The Air Force declined to comment on an inquiry by The Daily Signal as to what lines of communication exist between U.S. and Russian officials to limit the fallout of a potential mishap.

Designed to strike targets deep inside the Soviet Union, B-52s can carry nuclear weapons, as well as long-range weapons like cruise missiles.

Likewise, the Tu-22M3 is a Cold War-era bomber capable of carrying cruise missiles and nuclear weapons. The bomber has remained a staple of contemporary Russian military operations, including in Syria.

The B-52 Stratofortress is a Cold War-era bomber capable of carrying nuclear weapons and conducting long-range bombing sorties. (Air Force photo by Airman 1st Class Tessa B. Corrick)

The Kremlin boasted that its Tu-22M3 bombers in Crimea could strike targets across Europe.

The Crimea-based bombers “are capable of destroying any target in Europe with their weapons,” Vladimir Shamanov, chairman of Russia’s State Duma Committee on Defense, said Tuesday, the Russian news agency Interfax reported.

Mutual Distrust

Today, after nearly five years of war, Ukrainian troops remain hunkered down in trenches and improvised forts along a 250-mile-long front line in Ukraine’s eastern Donbas region.

There, Ukraine’s military continues to fight a static, trench war against a combined force of pro-Russian separatists, foreign mercenaries, and Russian regulars. So far, the war has killed more than 13,000 Ukrainians—about half of whom died after a February 2015 cease-fire went into effect.

The stalemate along the trench lines in eastern Ukraine has developed into a volatile status quo—in which Europe’s two-largest standing land armies, in terms of manpower, exchange daily fire.

Yet, the war in Ukraine is no longer confined to the trench lines of the Donbas.

On Nov. 25, Russian military forces attacked and captured three Ukrainian navy vessels transiting through the Kerch Strait on their way from the Black Sea to the Sea of Azov. Four months after the incident, Russia continues to hold Ukrainian sailors prisoner.

The naval confrontation and its fallout spurred fresh EU and U.S. sanctions against Russia in addition to ones already in place for the 2014 seizure of Crimea and the ongoing war in eastern Ukraine.

Citing the Kerch Strait incident, Trump canceled a scheduled meeting with Putin last year on the sidelines of the Group of 20 summit in Argentina.

More broadly, the war in Ukraine has spurred countries across Eastern Europe to build up their military forces.

The three Baltic countries of Estonia, Latvia, and Lithuania are now among the most rapidly militarizing countries on earth in terms of defense spending increases. And Poland has dramatically increased its military spending, too, since 2014.

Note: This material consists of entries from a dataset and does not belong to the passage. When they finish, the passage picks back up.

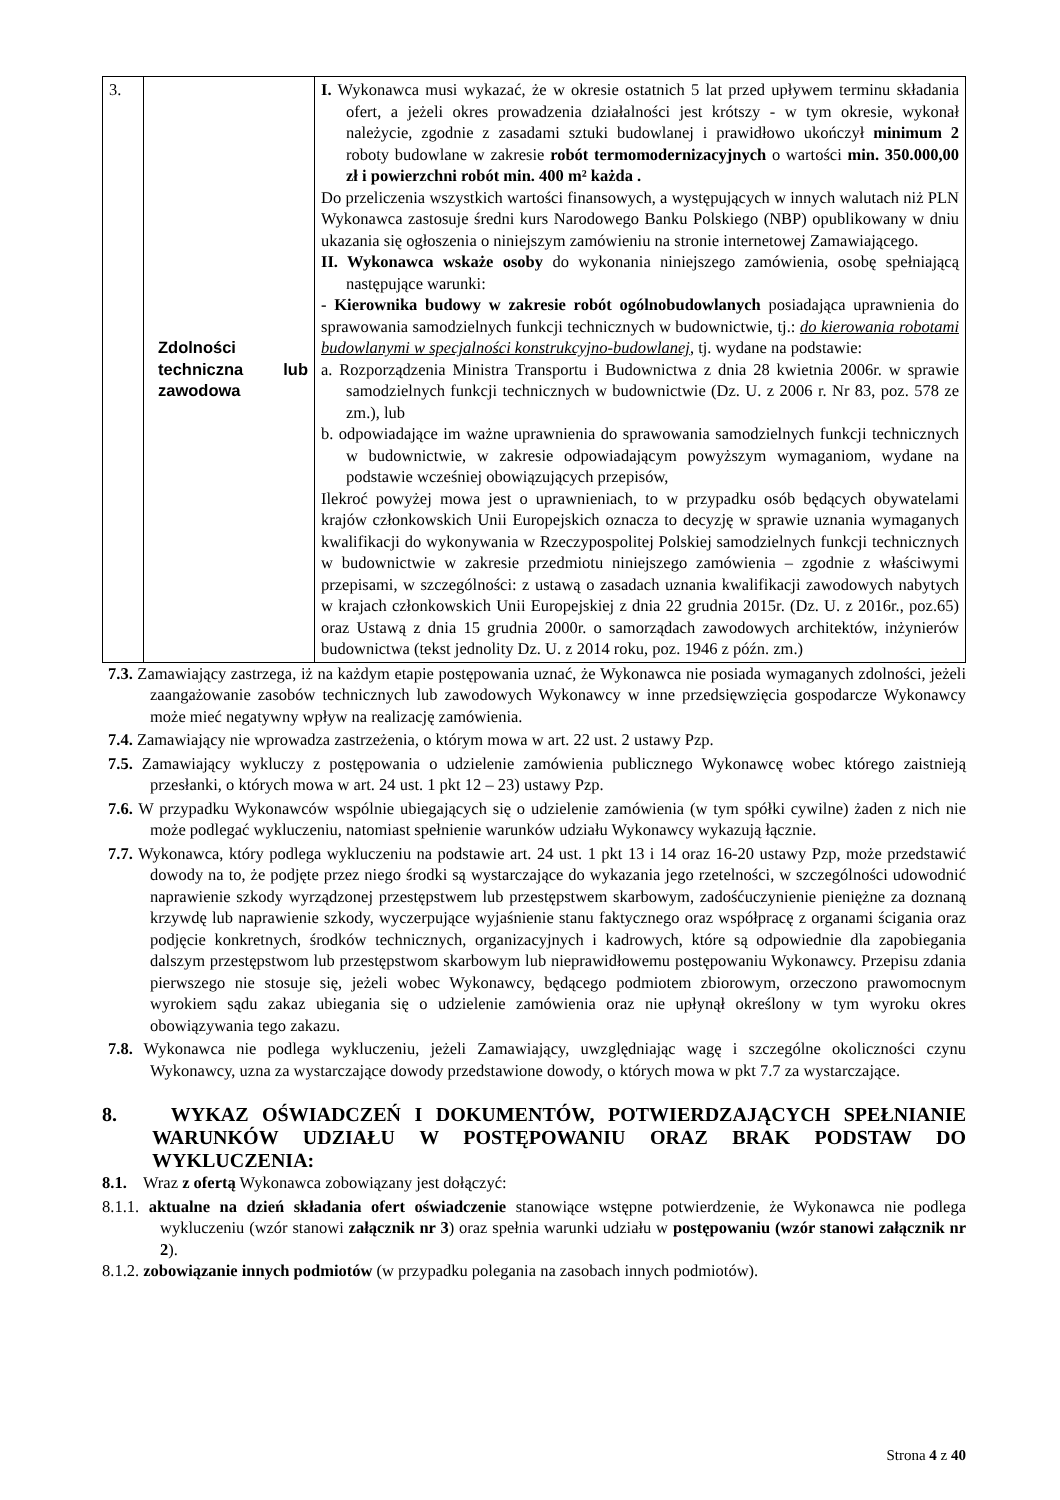| 3. | Zdolności techniczna lub zawodowa | I. Wykonawca musi wykazać, że w okresie ostatnich 5 lat przed upływem terminu składania ofert, a jeżeli okres prowadzenia działalności jest krótszy - w tym okresie, wykonał należycie, zgodnie z zasadami sztuki budowlanej i prawidłowo ukończył minimum 2 roboty budowlane w zakresie robót termomodernizacyjnych o wartości min. 350.000,00 zł i powierzchni robót min. 400 m² każda . Do przeliczenia wszystkich wartości finansowych, a występujących w innych walutach niż PLN Wykonawca zastosuje średni kurs Narodowego Banku Polskiego (NBP) opublikowany w dniu ukazania się ogłoszenia o niniejszym zamówieniu na stronie internetowej Zamawiającego. II. Wykonawca wskaże osoby do wykonania niniejszego zamówienia, osobę spełniającą następujące warunki: - Kierownika budowy w zakresie robót ogólnobudowlanych posiadająca uprawnienia do sprawowania samodzielnych funkcji technicznych w budownictwie, tj.: do kierowania robotami budowlanymi w specjalności konstrukcyjno-budowlanej , tj. wydane na podstawie: a. Rozporządzenia Ministra Transportu i Budownictwa z dnia 28 kwietnia 2006r. w sprawie samodzielnych funkcji technicznych w budownictwie (Dz. U. z 2006 r. Nr 83, poz. 578 ze zm.), lub b. odpowiadające im ważne uprawnienia do sprawowania samodzielnych funkcji technicznych w budownictwie, w zakresie odpowiadającym powyższym wymaganiom, wydane na podstawie wcześniej obowiązujących przepisów, Ilekroć powyżej mowa jest o uprawnieniach, to w przypadku osób będących obywatelami krajów członkowskich Unii Europejskich oznacza to decyzję w sprawie uznania wymaganych kwalifikacji do wykonywania w Rzeczypospolitej Polskiej samodzielnych funkcji technicznych w budownictwie w zakresie przedmiotu niniejszego zamówienia – zgodnie z właściwymi przepisami, w szczególności: z ustawą o zasadach uznania kwalifikacji zawodowych nabytych w krajach członkowskich Unii Europejskiej z dnia 22 grudnia 2015r. (Dz. U. z 2016r., poz.65) oraz Ustawą z dnia 15 grudnia 2000r. o samorządach zawodowych architektów, inżynierów budownictwa (tekst jednolity Dz. U. z 2014 roku, poz. 1946 z późn. zm.) |
7.3. Zamawiający zastrzega, iż na każdym etapie postępowania uznać, że Wykonawca nie posiada wymaganych zdolności, jeżeli zaangażowanie zasobów technicznych lub zawodowych Wykonawcy w inne przedsięwzięcia gospodarcze Wykonawcy może mieć negatywny wpływ na realizację zamówienia.
7.4. Zamawiający nie wprowadza zastrzeżenia, o którym mowa w art. 22 ust. 2 ustawy Pzp.
7.5. Zamawiający wykluczy z postępowania o udzielenie zamówienia publicznego Wykonawcę wobec którego zaistnieją przesłanki, o których mowa w art. 24 ust. 1 pkt 12 – 23) ustawy Pzp.
7.6. W przypadku Wykonawców wspólnie ubiegających się o udzielenie zamówienia (w tym spółki cywilne) żaden z nich nie może podlegać wykluczeniu, natomiast spełnienie warunków udziału Wykonawcy wykazują łącznie.
7.7. Wykonawca, który podlega wykluczeniu na podstawie art. 24 ust. 1 pkt 13 i 14 oraz 16-20 ustawy Pzp, może przedstawić dowody na to, że podjęte przez niego środki są wystarczające do wykazania jego rzetelności, w szczególności udowodnić naprawienie szkody wyrządzonej przestępstwem lub przestępstwem skarbowym, zadośćuczynienie pieniężne za doznaną krzywdę lub naprawienie szkody, wyczerpujące wyjaśnienie stanu faktycznego oraz współpracę z organami ścigania oraz podjęcie konkretnych, środków technicznych, organizacyjnych i kadrowych, które są odpowiednie dla zapobiegania dalszym przestępstwom lub przestępstwom skarbowym lub nieprawidłowemu postępowaniu Wykonawcy. Przepisu zdania pierwszego nie stosuje się, jeżeli wobec Wykonawcy, będącego podmiotem zbiorowym, orzeczono prawomocnym wyrokiem sądu zakaz ubiegania się o udzielenie zamówienia oraz nie upłynął określony w tym wyroku okres obowiązywania tego zakazu.
7.8. Wykonawca nie podlega wykluczeniu, jeżeli Zamawiający, uwzględniając wagę i szczególne okoliczności czynu Wykonawcy, uzna za wystarczające dowody przedstawione dowody, o których mowa w pkt 7.7 za wystarczające.
8. WYKAZ OŚWIADCZEŃ I DOKUMENTÓW, POTWIERDZAJĄCYCH SPEŁNIANIE WARUNKÓW UDZIAŁU W POSTĘPOWANIU ORAZ BRAK PODSTAW DO WYKLUCZENIA:
8.1. Wraz z ofertą Wykonawca zobowiązany jest dołączyć:
8.1.1. aktualne na dzień składania ofert oświadczenie stanowiące wstępne potwierdzenie, że Wykonawca nie podlega wykluczeniu (wzór stanowi załącznik nr 3) oraz spełnia warunki udziału w postępowaniu (wzór stanowi załącznik nr 2).
8.1.2. zobowiązanie innych podmiotów (w przypadku polegania na zasobach innych podmiotów).
Strona 4 z 40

“Certainly tensions between Russia and the West are higher now than at any point since the end of the Cold War,” said Chausovsky, the Stratfor analyst, adding that the demise of Cold War-era arms control treaties increases the risk “for further military buildups and associated security challenges” in Europe.

In February, the U.S. suspended its obligations under the 1987 Intermediate-Range Nuclear Forces Treaty, claiming that Russia had been developing and deploying missiles in violation of the pact’s limits for years. Moscow denied any violations and announced it was likewise suspending participation in the Cold War treaty.

Still, with fewer weapons pointing in either direction today compared with during the Cold War era, the odds of an accidental conflict are lower, said Donald Stoker, a national security expert who is a former professor of strategy and policy at the U.S. Naval War College.

“There is always plenty of room for things to go wrong,” Stoker said. “But there were many more chances for accidents during the Cold War.”